Peter Paul Freiherr von Eltz-Rübenach (Note: ) (9 February 1875 – 25 August 1943) was Reich Postal Minister (Reichspostminister) and Reich Minister of Transport (Reichsminister für Verkehr) of Germany between 1932 and 1937.

==Early life==
Eltz-Rübenach was born in Wahn (today part of Cologne), a scion of the Rhenish noble house of Eltz. He studied engineering at the Technische Hochschulen in Aachen (now RWTH Aachen University) and in Charlottenburg (now Technische Universität Berlin) and was then employed by the state railroad service. He spent several years in the United States working from 1911 to 1914 as a technical expert in the German consulate in New York City.
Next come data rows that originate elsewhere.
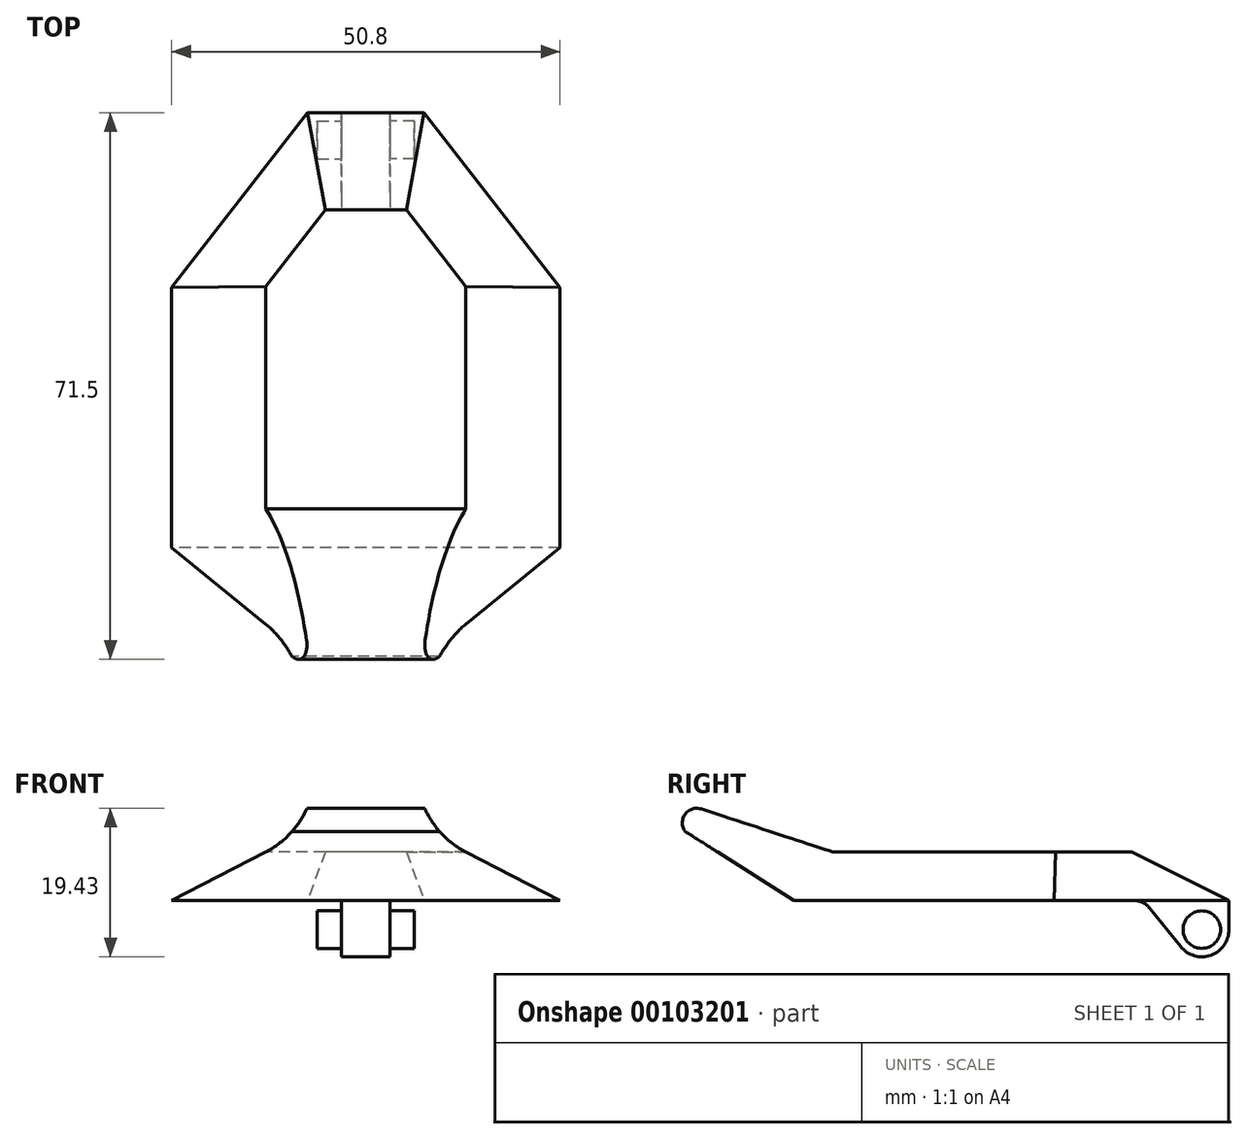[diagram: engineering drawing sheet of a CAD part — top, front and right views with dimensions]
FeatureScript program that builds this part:
annotation { "Feature Type Name" : "Feature", "Feature Type Description" : "" }
export const myFeature = defineFeature(function(context is Context, id is Id, definition is map)
    precondition{}
    {
        {
            var Q0;
            Q0=qCreatedBy(makeId("Right.planeOp"),FACE);
            var sketch = newSketch(context, id + "F0", { "sketchPlane" : qUnion([Q0])});
            skCircle(sketch, "E0", {"center": v(0, 0) * mm, "radius": 2.45 * mm});
            skCircle(sketch, "E1", {"center": v(0, 0) * mm, "radius": 3.56 * mm});
            skLineSegment(sketch, "E2", {"start": v(-48.26, 10.16) * mm, "end": v(-9.14, 10.16) * mm});
            skLineSegment(sketch, "E3.0", {"start": v(-53.34, 3.8) * mm, "end": v(-8.84, 3.8) * mm});
            skArc(sketch, "E4", {"start": v(-65.45, 15.78) * mm, "mid": v(-67.58, 15.09) * mm, "end": v(-67.58, 12.84) * mm});
            skLineSegment(sketch, "E5", {"start": v(-6.86, 2.86) * mm, "end": v(-2.77, -2.23) * mm});
            skPoint(sketch, "E6.visualSharp", {"position": v(-7.62, 3.8) * mm});
            skArc(sketch, "E6.filletArc", {"start": v(-6.86, 2.86) * mm, "mid": v(-7.74, 3.56) * mm, "end": v(-8.84, 3.8) * mm});
            skLineSegment(sketch, "E7", {"start": v(3.56, 0) * mm, "end": v(3.56, 3.81) * mm});
            skLineSegment(sketch, "E8", {"start": v(3.56, 3.81) * mm, "end": v(-9.14, 10.16) * mm});
            skLineSegment(sketch, "E9", {"start": v(-67.58, 12.84) * mm, "end": v(-53.34, 3.8) * mm});
            skLineSegment(sketch, "E10", {"start": v(-48.26, 10.16) * mm, "end": v(-65.45, 15.78) * mm});
            skSolve(sketch);
        }
        {
            var Q0;
            Q0=makeQuery(id+"F0.imprint","IMPRINT",FACE,{"disambiguationData":[TD([[makeQuery(id+"F0.imprint","IMPRINT",EDGE,{"derivedFrom":sQuery(id+"F0.wireOp",EDGE,"E0")}),1.0]])]});
            extrude(context, id + "F1", {"entities" : qUnion([Q0]), "depth" : 6.35 * mm});
        }
        {
            var Q0;
            Q0 = qSketchRegion(id + "F0", true);
            extrude(context, id + "F2", {"entities" : qUnion([Q0]), "operationType" : NewBodyOperationType.ADD, "depth" : 3.17 * mm});
        }
        {
            var Q0;
            Q0=makeQuery(id+"F2.opExtrude","CAP_FACE",FACE,{"disambiguationData":[OSD([sQuery(id+"F0.wireOp",EDGE,"E0"),sQuery(id+"F0.wireOp",EDGE,"E1"),sQuery(id+"F0.wireOp",EDGE,"E2"),sQuery(id+"F0.wireOp",EDGE,"0e792da8-4793-4587-a3b8-13d6d6275e47"),sQuery(id+"F0.wireOp",EDGE,"E3.0"),sQuery(id+"F0.wireOp",EDGE,"E3.1"),sQuery(id+"F0.wireOp",EDGE,"E4"),sQuery(id+"F0.wireOp",EDGE,"E5"),sQuery(id+"F0.wireOp",EDGE,"E6.filletArc"),sQuery(id+"F0.wireOp",EDGE,"E7"),sQuery(id+"F0.wireOp",EDGE,"E8")])],"isStart":false});
            var sketch = newSketch(context, id + "F3", { "sketchPlane" : qUnion([Q0])});
            skLineSegment(sketch, "E11", {"start": v(3.56, 3.81) * mm, "end": v(-8.84, 3.8) * mm});
            skSolve(sketch);
        }
        {
            var Q0;
            Q0=makeQuery(id+"F3.imprint","IMPRINT",FACE,{"disambiguationData":[TD([[makeQuery(id+"F3.imprint","IMPRINT",EDGE,{"derivedFrom":sQuery(id+"F3.wireOp",EDGE,"E11")}),-1.0]])]});
            extrude(context, id + "F4", {"entities" : qUnion([Q0]), "operationType" : NewBodyOperationType.ADD, "depth" : 22.22 * mm});
        }
        {
            var Q0;
            Q0=qCreatedBy(makeId("Right.planeOp"),FACE);
            cPlane(context, id + "F5", {"entities" : qUnion([Q0]), "cplaneType" : CPlaneType.OFFSET, "offset" : 7.62 * mm, "width" : 152.4 * mm, "height" : 152.4 * mm});
        }
        {
            var Q0;
            Q0=qCreatedBy(id+"F5.planeOp",FACE);
            var sketch = newSketch(context, id + "F6", { "sketchPlane" : qUnion([Q0])});
            skLineSegment(sketch, "E12", {"start": v(0, 0) * mm, "end": v(0, 3.81) * mm});
            skLineSegment(sketch, "E13", {"start": v(0, 3.81) * mm, "end": v(3.56, 3.81) * mm});
            skLineSegment(sketch, "E14", {"start": v(0, 0) * mm, "end": v(0, 12.98) * mm});
            skPoint(sketch, "E14.endSnap0", {"position": v(0, 1.9) * mm});
            skLineSegment(sketch, "E15", {"start": v(0, 12.98) * mm, "end": v(-60.93, 12.98) * mm});
            skSolve(sketch);
        }
        {
            var Q0;
            Q0=qCreatedBy(makeId("Front.planeOp"),FACE);
            cPlane(context, id + "F7", {"entities" : qUnion([Q0]), "cplaneType" : CPlaneType.OFFSET, "offset" : 7.62 * mm, "width" : 152.4 * mm, "height" : 152.4 * mm});
        }
        {
            var Q0;
            Q0=qCreatedBy(id+"F7.planeOp",FACE);
            var sketch = newSketch(context, id + "F8", { "sketchPlane" : qUnion([Q0])});
            skLineSegment(sketch, "E16", {"start": v(0, 0) * mm, "end": v(0, 3.8) * mm});
            skLineSegment(sketch, "E17", {"start": v(0, 3.8) * mm, "end": v(25.4, 3.8) * mm});
            skLineSegment(sketch, "E18", {"start": v(12.7, 3.8) * mm, "end": v(12.7, 7.62) * mm});
            skSolve(sketch);
        }
        {
            var Q0;
            Q0=sQuery(id+"F6.wireOp",VERTEX,"E15.end");
            var Q1;
            Q1=sQuery(id+"F6.wireOp",VERTEX,"E15.start");
            var Q2;
            Q2=sQuery(id+"F8.wireOp",VERTEX,"E17.end");
            cPlane(context, id + "F9", {"entities" : qUnion([Q0, Q1, Q2]), "cplaneType" : CPlaneType.THREE_POINT, "offset" : 152.4 * mm, "width" : 152.4 * mm, "height" : 152.4 * mm});
        }
        {
            var Q0;
            Q0=qCreatedBy(id+"F9.planeOp",FACE);
            var sketch = newSketch(context, id + "F10", { "sketchPlane" : qUnion([Q0])});
            skLineSegment(sketch, "E19.bottom", {"start": v(-12.47, -47.53) * mm, "end": v(44.27, -47.53) * mm});
            skLineSegment(sketch, "E19.top", {"start": v(-12.47, 16.28) * mm, "end": v(44.27, 16.28) * mm});
            skLineSegment(sketch, "E19.left", {"start": v(-12.47, -47.53) * mm, "end": v(-12.47, 16.28) * mm});
            skLineSegment(sketch, "E19.right", {"start": v(44.27, -47.53) * mm, "end": v(44.27, 16.28) * mm});
            skSolve(sketch);
        }
        {
            var Q0;
            Q0 = qSketchRegion(id + "F10", true);
            extrude(context, id + "F11", {"entities" : qUnion([Q0]), "operationType" : NewBodyOperationType.REMOVE, "depth" : 25.4 * mm});
        }
        {
            var Q0;
            Q0=qCreatedBy(makeId("Front.planeOp"),FACE);
            cPlane(context, id + "F12", {"entities" : qUnion([Q0]), "cplaneType" : CPlaneType.OFFSET, "offset" : 5.33 * mm, "width" : 152.4 * mm, "height" : 152.4 * mm});
        }
        {
            var Q0;
            {var subQ0=makeQuery(id+"F2.opExtrude","SWEPT_FACE",FACE,{"disambiguationData":[OSD([sQuery(id+"F0.wireOp",EDGE,"E7")])]});Q0=makeQuery(id+"FAjr1BFdUCnEszU_1.boolean.opBoolean","MERGE",FACE,{"derivedFrom":[subQ0,makeQuery(id+"FAjr1BFdUCnEszU_1.opPattern","COPY",FACE,{"derivedFrom":subQ0,"instanceName":"1"})]});}
            cPlane(context, id + "F13", {"entities" : qUnion([Q0]), "cplaneType" : CPlaneType.OFFSET, "offset" : 22.86 * mm, "oppositeDirection" : true, "width" : 152.4 * mm, "height" : 152.4 * mm});
        }
        {
            var Q0;
            Q0=qCreatedBy(id+"F13.planeOp",FACE);
            var sketch = newSketch(context, id + "F14", { "sketchPlane" : qUnion([Q0])});
            skLineSegment(sketch, "E20", {"start": v(0, 0) * mm, "end": v(0, 10.16) * mm});
            skLineSegment(sketch, "E21", {"start": v(0, 10.16) * mm, "end": v(-13.2, 10.16) * mm});
            skLineSegment(sketch, "E22", {"start": v(0, 3.8) * mm, "end": v(-25.4, 3.8) * mm});
            skSolve(sketch);
        }
        {
            var Q0;
            Q0=sQuery(id+"F14.wireOp",VERTEX,"E21.end");
            var Q1;
            Q1=sQuery(id+"F14.wireOp",VERTEX,"E22.end");
            var Q2;
            Q2=sQuery(id+"F6.wireOp",VERTEX,"E13.end");
            cPlane(context, id + "F15", {"entities" : qUnion([Q0, Q1, Q2]), "cplaneType" : CPlaneType.THREE_POINT, "offset" : 152.4 * mm, "width" : 152.4 * mm, "height" : 152.4 * mm});
        }
        {
            var Q0;
            Q0=qCreatedBy(id+"F15.planeOp",FACE);
            var sketch = newSketch(context, id + "F16", { "sketchPlane" : qUnion([Q0])});
            skLineSegment(sketch, "E23.bottom", {"start": v(-30.47, 42.03) * mm, "end": v(52.2, 42.03) * mm});
            skLineSegment(sketch, "E23.top", {"start": v(-30.47, -30.7) * mm, "end": v(52.2, -30.7) * mm});
            skLineSegment(sketch, "E23.left", {"start": v(-30.47, 42.03) * mm, "end": v(-30.47, -30.7) * mm});
            skLineSegment(sketch, "E23.right", {"start": v(52.2, 42.03) * mm, "end": v(52.2, -30.7) * mm});
            skSolve(sketch);
        }
        {
            var Q0;
            Q0 = qSketchRegion(id + "F16", true);
            extrude(context, id + "F17", {"entities" : qUnion([Q0]), "operationType" : NewBodyOperationType.REMOVE, "oppositeDirection" : true, "depth" : 25.4 * mm});
        }
        {
            var Q0;
            Q0=makeQuery(id+"F11.boolean.opBoolean","COPY",FACE,{"derivedFrom":makeQuery(id+"F11.opExtrude","SWEPT_FACE",FACE,{"disambiguationData":[OSD([sQuery(id+"F10.wireOp",EDGE,"E19.bottom")])]})});
            var sketch = newSketch(context, id + "F18", { "sketchPlane" : qUnion([Q0])});
            skArc(sketch, "E24", {"start": v(-13.09, 10.16) * mm, "mid": v(-8.8, 13.93) * mm, "end": v(-6.78, 19.28) * mm});
            skLineSegment(sketch, "E25", {"start": v(-25.4, 3.8) * mm, "end": v(-25.4, 19.49) * mm});
            skLineSegment(sketch, "E26", {"start": v(-25.4, 19.49) * mm, "end": v(-6.78, 19.28) * mm});
            skSolve(sketch);
        }
        {
            var Q0;
            Q0=makeQuery(id+"F18.imprint","IMPRINT",FACE,{"disambiguationData":[TD([[makeQuery(id+"F18.imprint","IMPRINT",EDGE,{"derivedFrom":sQuery(id+"F18.wireOp",EDGE,"E24")}),1.0]])]});
            extrude(context, id + "F19", {"entities" : qUnion([Q0]), "operationType" : NewBodyOperationType.REMOVE, "oppositeDirection" : true, "depth" : 50.8 * mm});
        }
        {
            var Q0;
            Q0=makeQuery(id+"F11.boolean.opBoolean","COPY",FACE,{"derivedFrom":makeQuery(id+"F11.opExtrude","SWEPT_FACE",FACE,{"disambiguationData":[OSD([sQuery(id+"F10.wireOp",EDGE,"E19.bottom")])]})});
            extrude(context, id + "F20", {"entities" : qUnion([Q0]), "operationType" : NewBodyOperationType.REMOVE, "oppositeDirection" : true, "depth" : 25.4 * mm});
        }
        {
            var Q0;
            Q0=makeQuery(id+"F1.opExtrude","SWEPT_BODY",BODY,{"disambiguationData":[OSD([sQuery(id+"F0.wireOp",EDGE,"E0")])]});
            var Q1;
            Q1=qCreatedBy(makeId("Right.planeOp"),FACE);
            mirror(context, id + "F21", {"operationType" : NewBodyOperationType.ADD, "entities" : qUnion([Q0]), "mirrorPlane" : qUnion([Q1])});
        }
    });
At the outbreak of World War I he returned to Germany and worked in military rail transport. In 1924 he became president of the Deutsche Reichsbahn Board in Karlsruhe.

==Political career==
On 1 June 1932, he was appointed Reichsminister for both the Reich Ministry of Transport and the Reich Postal Ministry as a nonpartisan technocrat in Chancellor Franz von Papen's "cabinet of barons." He retained both these portfolios in the cabinets formed by Chancellor Kurt von Schleicher (3 December 1932) and, after the Nazi Machtergreifung, by Adolf Hitler (30 January 1933). In the cabinet, he fought unsuccessfully for development of the railroads against the government's emphasis on developing an improved highway system, the Reichsautobahn. Eltz-Rübenach also served as a member of the Academy for German Law.

To mark the fourth anniversary of the Nazi regime, Hitler determined to enroll all the remaining non-Nazi ministers in the Nazi Party and to confer upon them the Golden Party Badge. Eltz-Rübenach, a devout Catholic, was troubled by the rising conflict between the Nazi government and the Catholic Church. At the cabinet meeting on 30 January 1937, Eltz-Rübenach rejected the Golden Party Badge personally offered by Hitler and demanded a statement of Hitler's proposed policy toward the Church. The other ministers sat in stunned silence as Eltz-Rübenach was required to submit his resignation.

Some time later, when his wife refused to accept the Golden Party Badge, a Nazi decoration, he and his family became "suspect persons" and were placed under surveillance by the Gestapo. In addition, his pension claims were temporarily revoked.

Eltz-Rübenach died in Linz am Rhein in 1943, aged 68.